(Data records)

• • •

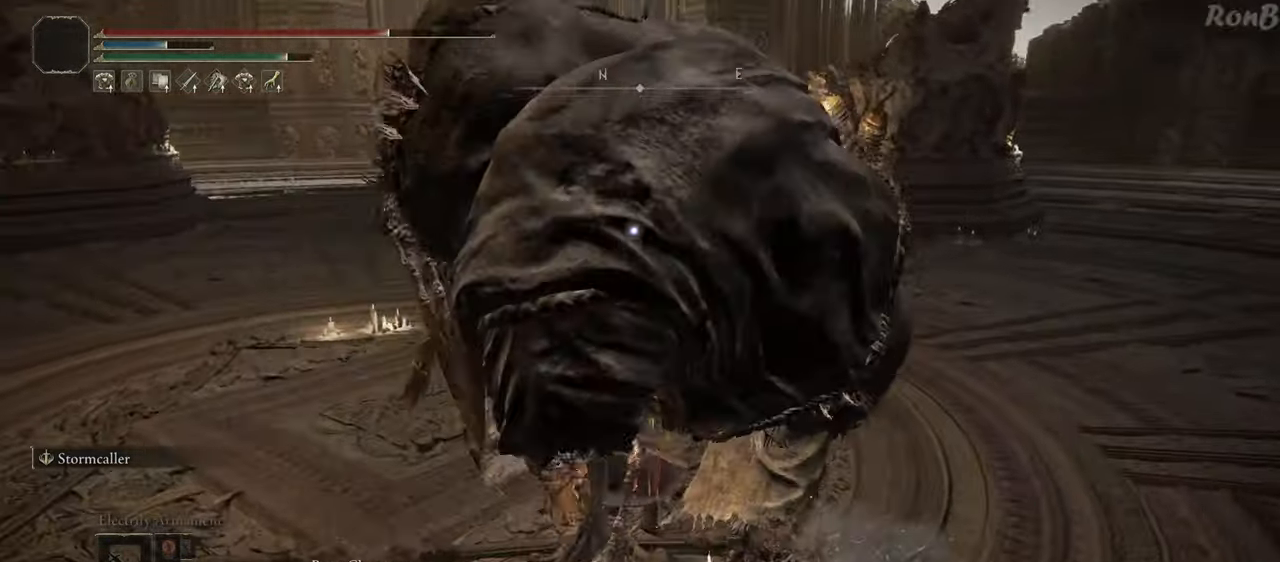
{"buttons": [], "left_stick": "down", "right_stick": "center", "events": [[467, "left_stick", "down"]]}
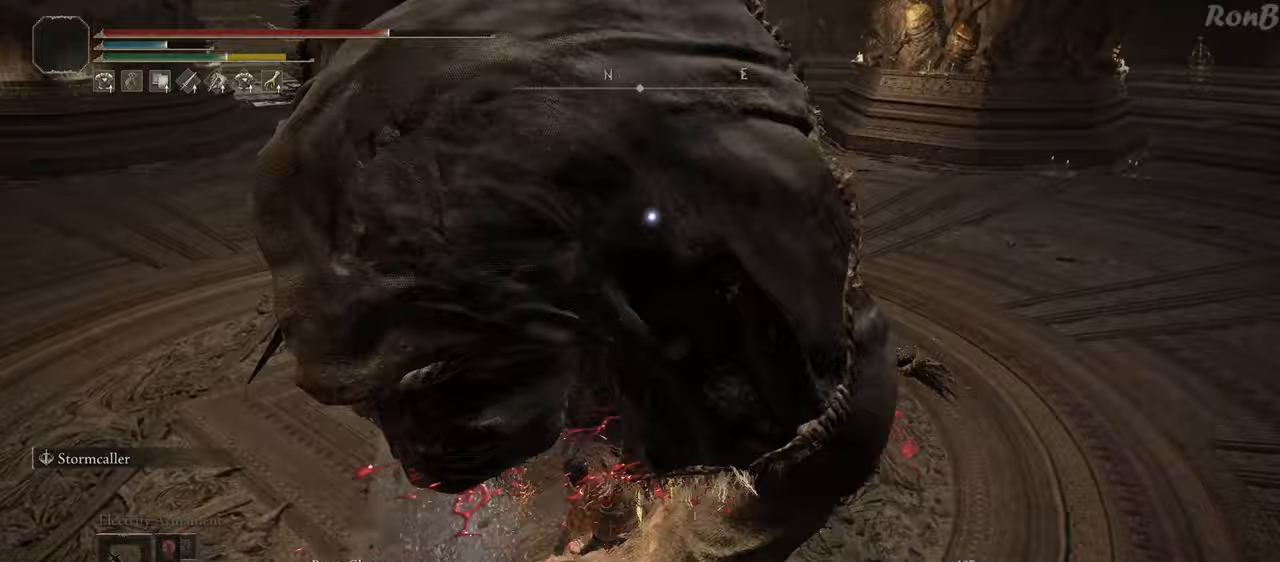
{"buttons": [], "left_stick": "down", "right_stick": "center", "events": []}
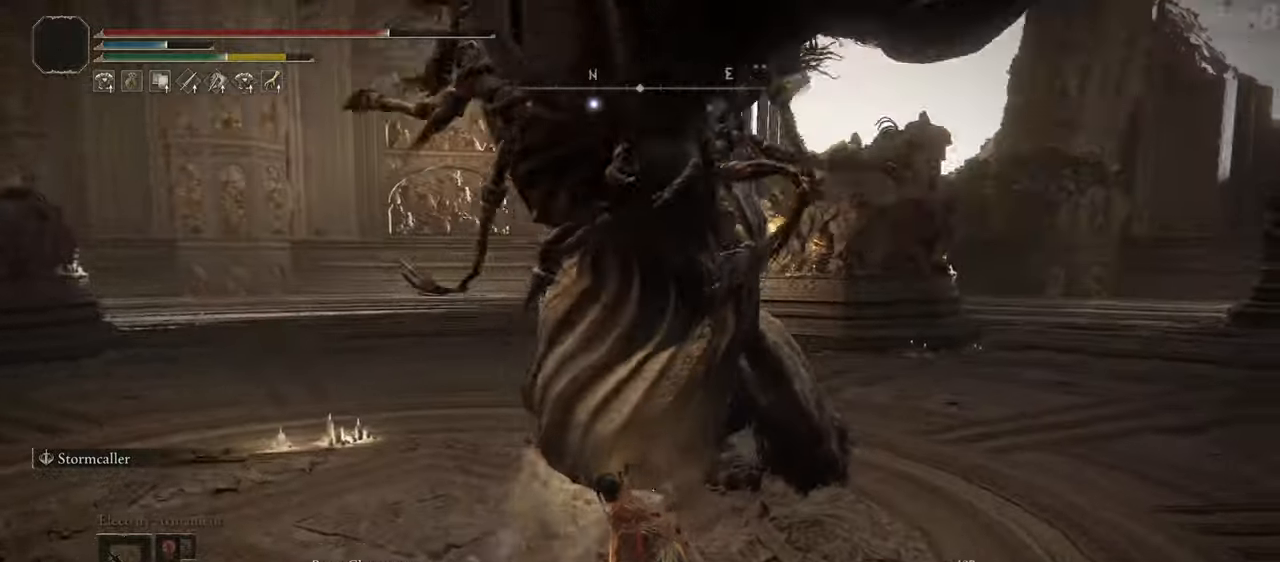
{"buttons": ["R2"], "left_stick": "down-left", "right_stick": "center", "events": [[83, "left_stick", "down-left"], [483, "R2", "down"]]}
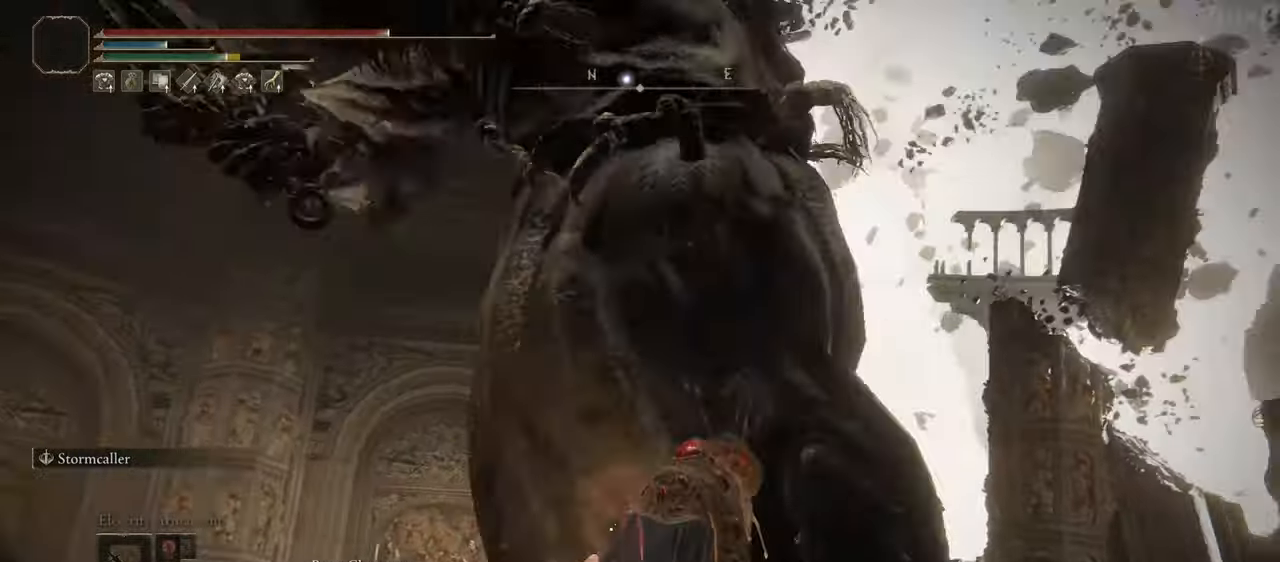
{"buttons": [], "left_stick": "left", "right_stick": "center", "events": [[83, "R2", "up"], [133, "left_stick", "left"]]}
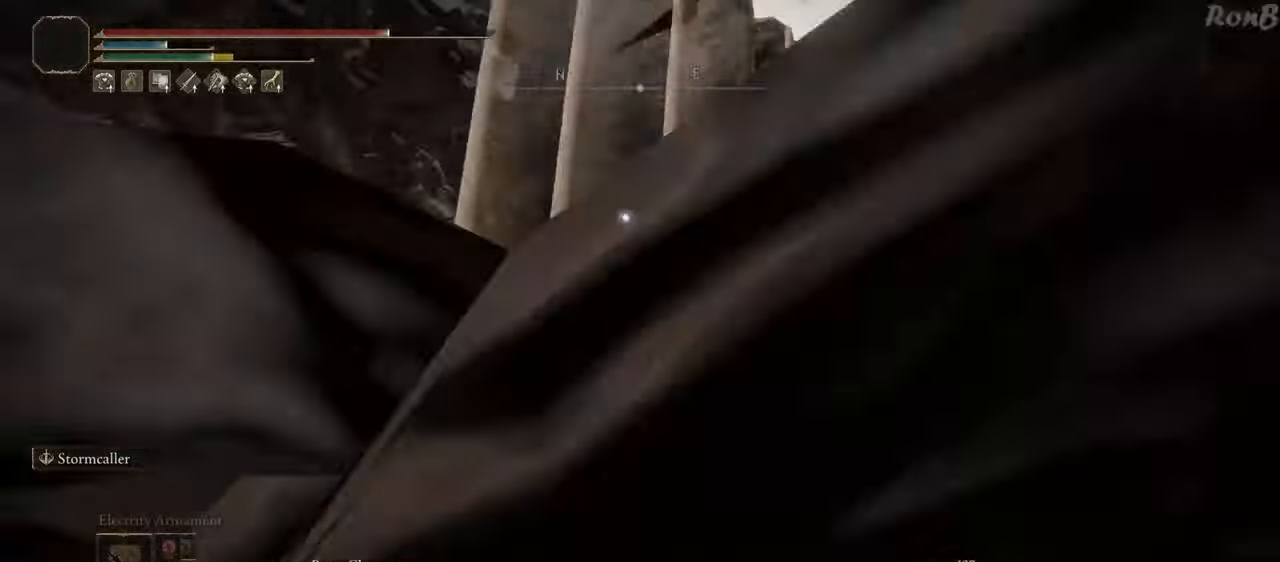
{"buttons": ["R2"], "left_stick": "down", "right_stick": "center", "events": [[33, "left_stick", "down-left"], [250, "R2", "down"], [367, "R2", "up"], [383, "left_stick", "down"], [467, "R2", "down"]]}
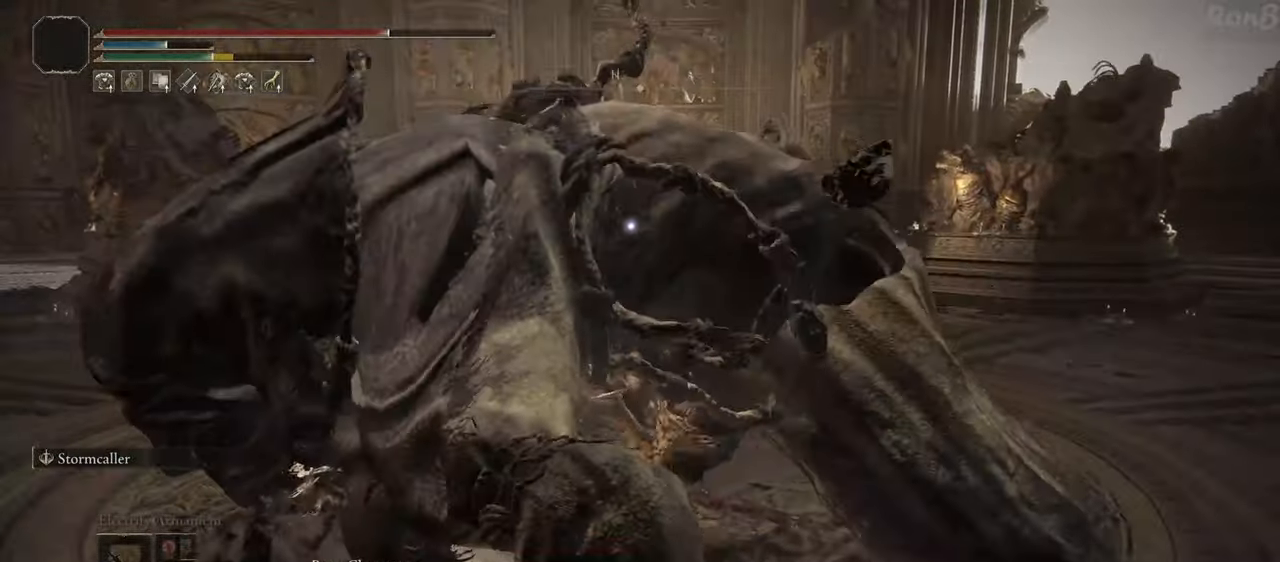
{"buttons": [], "left_stick": "down-right", "right_stick": "center", "events": [[33, "left_stick", "down-right"], [167, "R2", "up"]]}
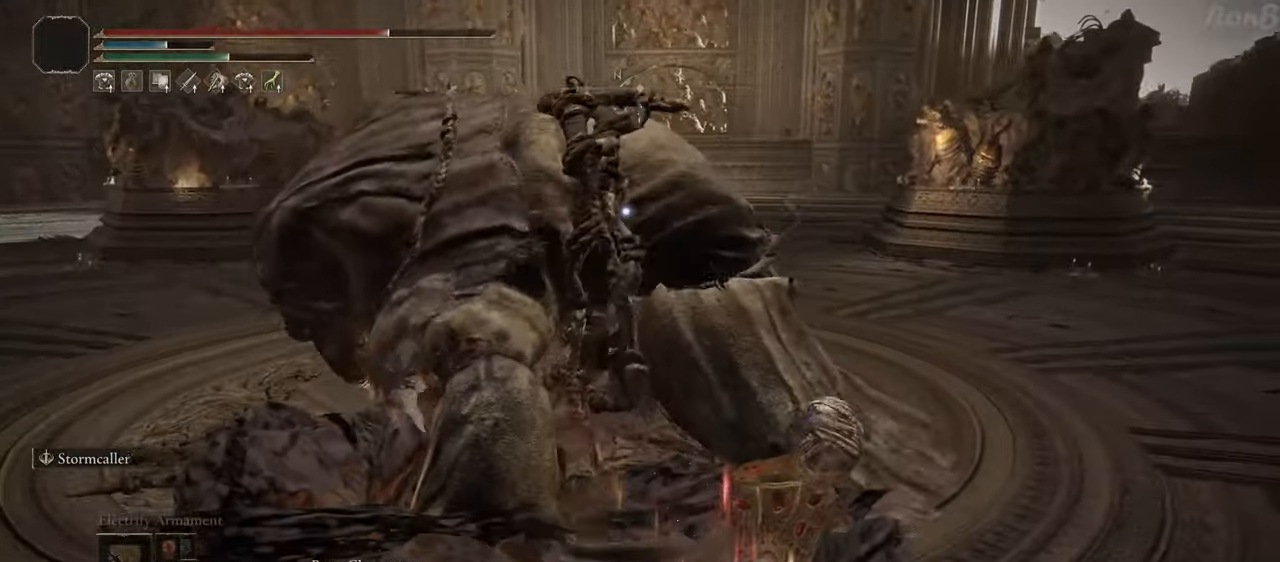
{"buttons": [], "left_stick": "up-left", "right_stick": "center", "events": [[117, "left_stick", "up-right"], [133, "L2", "down"], [317, "left_stick", "up-left"], [333, "L2", "up"]]}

• • •

Required action
Please print all the lines above exactly as given and leave out every picture.

Exercise result
{"buttons": [], "left_stick": "down", "right_stick": "center", "events": [[467, "left_stick", "down"]]}
{"buttons": [], "left_stick": "down", "right_stick": "center", "events": []}
{"buttons": ["R2"], "left_stick": "down-left", "right_stick": "center", "events": [[83, "left_stick", "down-left"], [483, "R2", "down"]]}
{"buttons": [], "left_stick": "left", "right_stick": "center", "events": [[83, "R2", "up"], [133, "left_stick", "left"]]}
{"buttons": ["R2"], "left_stick": "down", "right_stick": "center", "events": [[33, "left_stick", "down-left"], [250, "R2", "down"], [367, "R2", "up"], [383, "left_stick", "down"], [467, "R2", "down"]]}
{"buttons": [], "left_stick": "down-right", "right_stick": "center", "events": [[33, "left_stick", "down-right"], [167, "R2", "up"]]}
{"buttons": [], "left_stick": "up-left", "right_stick": "center", "events": [[117, "left_stick", "up-right"], [133, "L2", "down"], [317, "left_stick", "up-left"], [333, "L2", "up"]]}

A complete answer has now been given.